* Records from a collection:
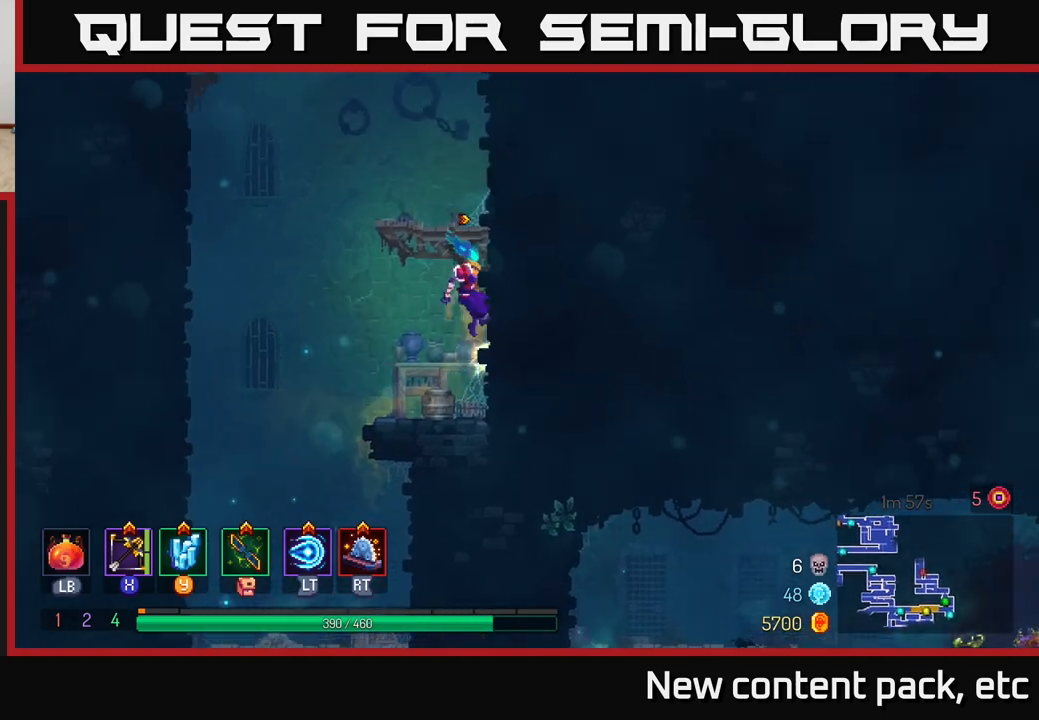
Gameplay with a controller (Xbox layout); each line is a JSON object with the inputs held at the frame after it. "events" lists button and stick changes between this image and that frame as [ms after this image, input, new state], when the widget could be followed in between.
{"buttons": ["A"], "left_stick": "right", "right_stick": "center", "events": [[33, "A", "down"], [183, "A", "up"], [400, "A", "down"]]}
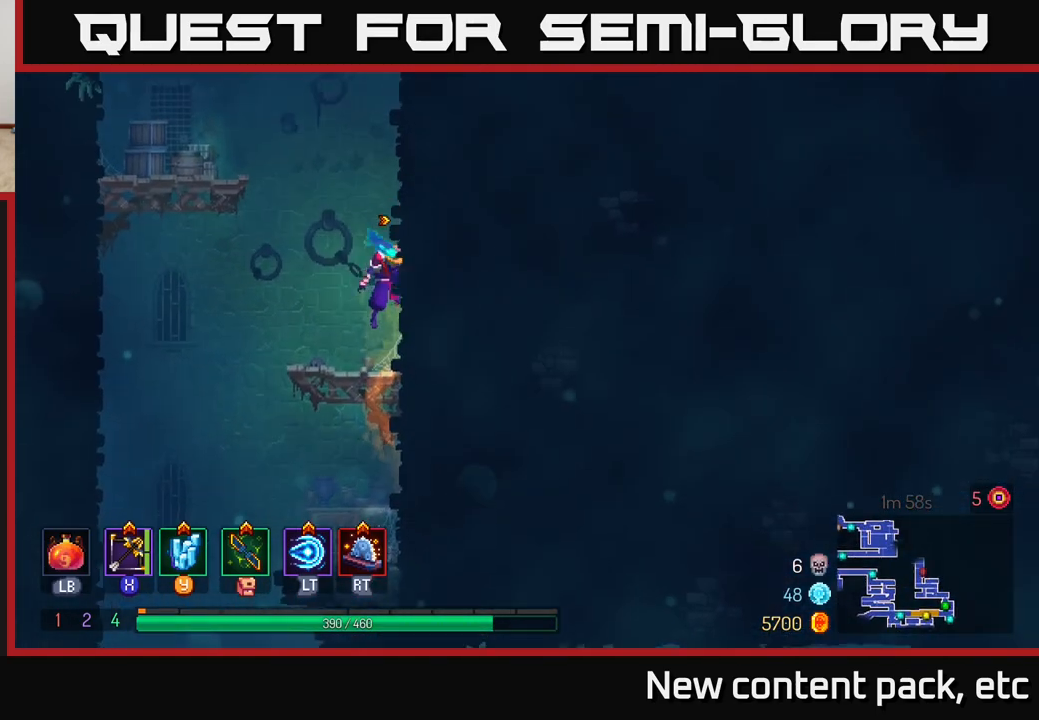
{"buttons": [], "left_stick": "right", "right_stick": "center", "events": [[50, "A", "up"]]}
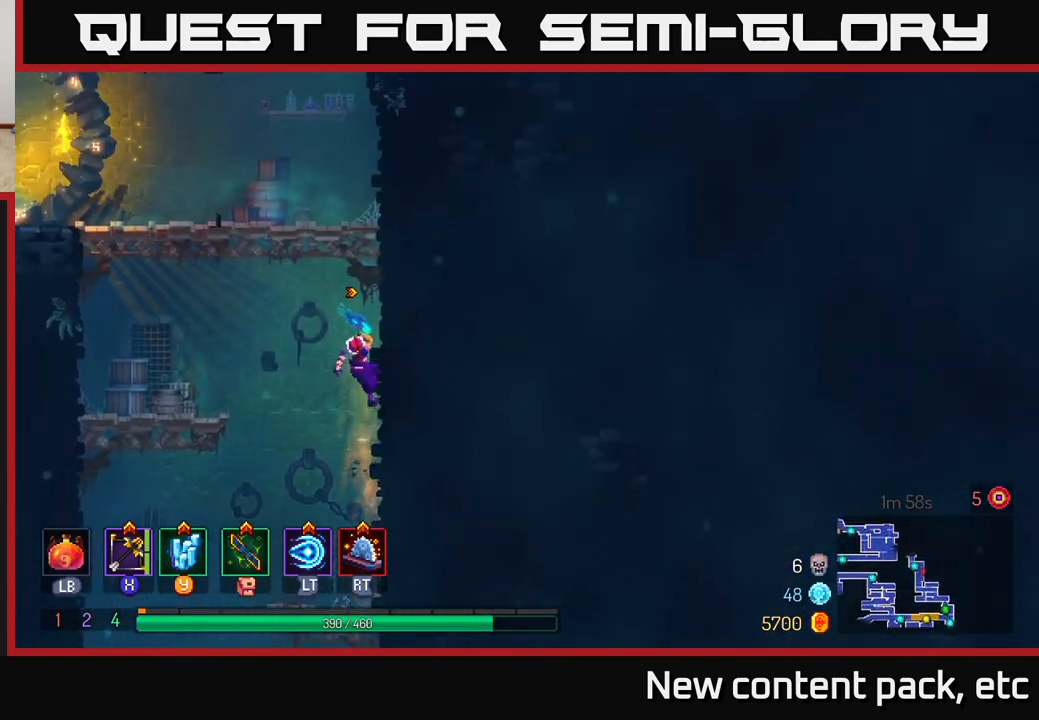
{"buttons": [], "left_stick": "left", "right_stick": "center", "events": [[67, "A", "down"], [100, "left_stick", "left"], [167, "A", "up"], [250, "A", "down"], [450, "A", "up"]]}
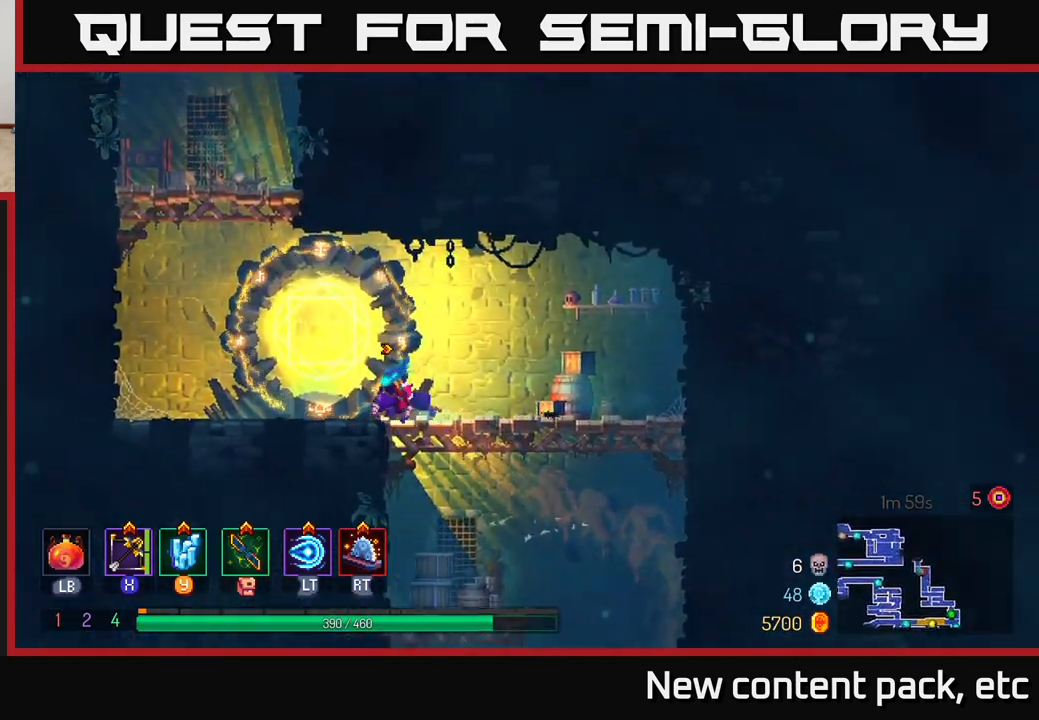
{"buttons": [], "left_stick": "left", "right_stick": "center", "events": [[233, "left_stick", "center"], [350, "A", "down"], [383, "left_stick", "left"], [483, "A", "up"]]}
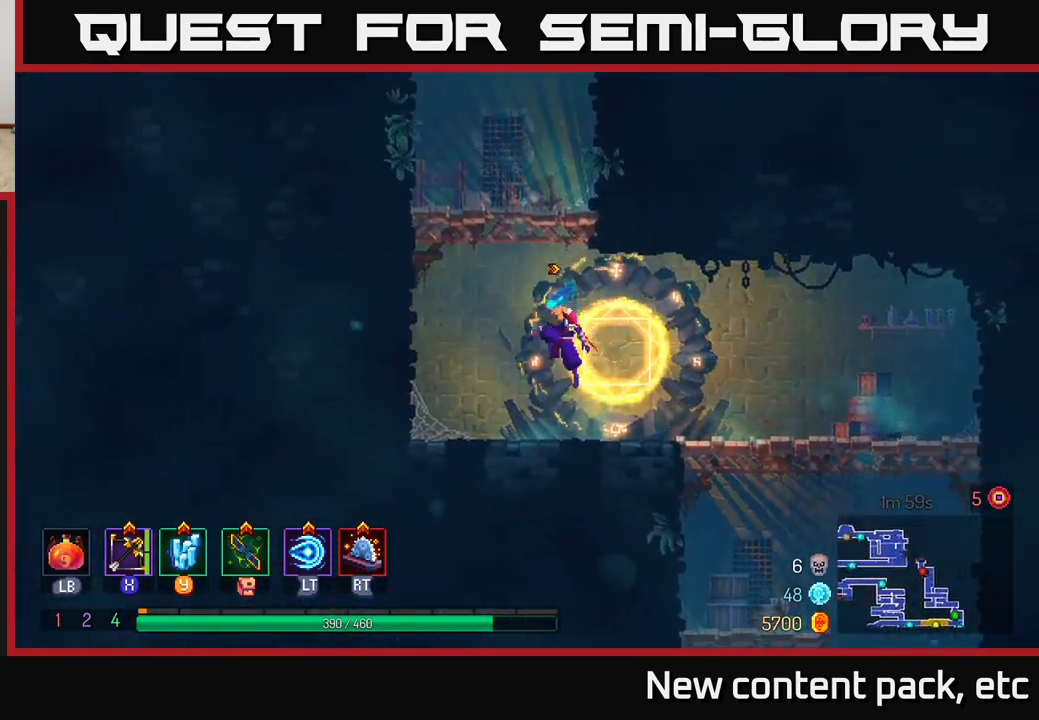
{"buttons": [], "left_stick": "left", "right_stick": "center", "events": [[33, "A", "down"], [217, "A", "up"]]}
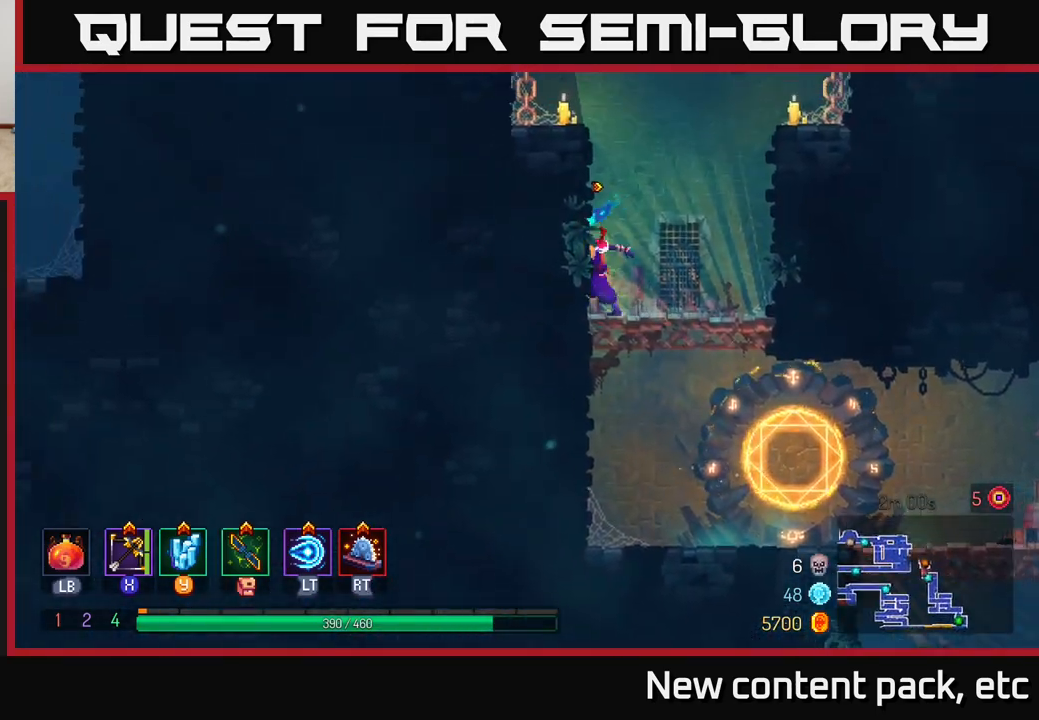
{"buttons": [], "left_stick": "left", "right_stick": "center", "events": [[33, "A", "down"], [183, "A", "up"]]}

* WHAT IS BEING ASKED:
Transcribe each line above exactly, pictures excluded.

* EXERCISE ANSWER:
Gameplay with a controller (Xbox layout); each line is a JSON object with the inputs held at the frame after it. "events" lists button and stick changes between this image and that frame as [ms after this image, input, new state], when the widget could be followed in between.
{"buttons": ["A"], "left_stick": "right", "right_stick": "center", "events": [[33, "A", "down"], [183, "A", "up"], [400, "A", "down"]]}
{"buttons": [], "left_stick": "right", "right_stick": "center", "events": [[50, "A", "up"]]}
{"buttons": [], "left_stick": "left", "right_stick": "center", "events": [[67, "A", "down"], [100, "left_stick", "left"], [167, "A", "up"], [250, "A", "down"], [450, "A", "up"]]}
{"buttons": [], "left_stick": "left", "right_stick": "center", "events": [[233, "left_stick", "center"], [350, "A", "down"], [383, "left_stick", "left"], [483, "A", "up"]]}
{"buttons": [], "left_stick": "left", "right_stick": "center", "events": [[33, "A", "down"], [217, "A", "up"]]}
{"buttons": [], "left_stick": "left", "right_stick": "center", "events": [[33, "A", "down"], [183, "A", "up"]]}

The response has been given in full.